Return all lines in the data where the string "bahan" can be found.

[Saved entries]
========

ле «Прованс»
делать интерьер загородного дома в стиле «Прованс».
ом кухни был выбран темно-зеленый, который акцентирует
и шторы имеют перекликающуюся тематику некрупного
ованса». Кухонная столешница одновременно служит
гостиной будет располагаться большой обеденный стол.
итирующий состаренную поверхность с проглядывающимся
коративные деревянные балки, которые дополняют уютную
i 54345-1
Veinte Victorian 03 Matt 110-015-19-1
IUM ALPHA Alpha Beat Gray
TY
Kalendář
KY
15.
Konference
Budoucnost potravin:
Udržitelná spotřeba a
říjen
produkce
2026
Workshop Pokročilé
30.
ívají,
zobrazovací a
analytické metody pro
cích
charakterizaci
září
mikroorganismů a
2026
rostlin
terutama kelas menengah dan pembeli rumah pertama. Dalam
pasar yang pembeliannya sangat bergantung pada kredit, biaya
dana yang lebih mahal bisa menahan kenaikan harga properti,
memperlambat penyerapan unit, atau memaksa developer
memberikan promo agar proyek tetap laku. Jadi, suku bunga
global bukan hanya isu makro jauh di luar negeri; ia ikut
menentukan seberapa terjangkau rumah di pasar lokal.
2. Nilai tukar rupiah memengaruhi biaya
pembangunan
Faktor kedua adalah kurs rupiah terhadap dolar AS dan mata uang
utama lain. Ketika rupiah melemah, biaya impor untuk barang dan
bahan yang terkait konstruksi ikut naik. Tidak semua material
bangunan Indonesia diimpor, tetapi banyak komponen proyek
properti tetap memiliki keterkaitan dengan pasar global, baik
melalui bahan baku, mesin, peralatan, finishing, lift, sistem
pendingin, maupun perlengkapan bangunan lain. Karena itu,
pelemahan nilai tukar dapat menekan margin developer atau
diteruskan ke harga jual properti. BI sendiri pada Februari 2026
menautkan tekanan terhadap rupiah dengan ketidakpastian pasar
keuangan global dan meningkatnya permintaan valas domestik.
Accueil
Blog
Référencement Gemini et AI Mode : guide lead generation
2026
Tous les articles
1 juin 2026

========

Solution below —
bahan yang terkait konstruksi ikut naik. Tidak semua material
melalui bahan baku, mesin, peralatan, finishing, lift, sistem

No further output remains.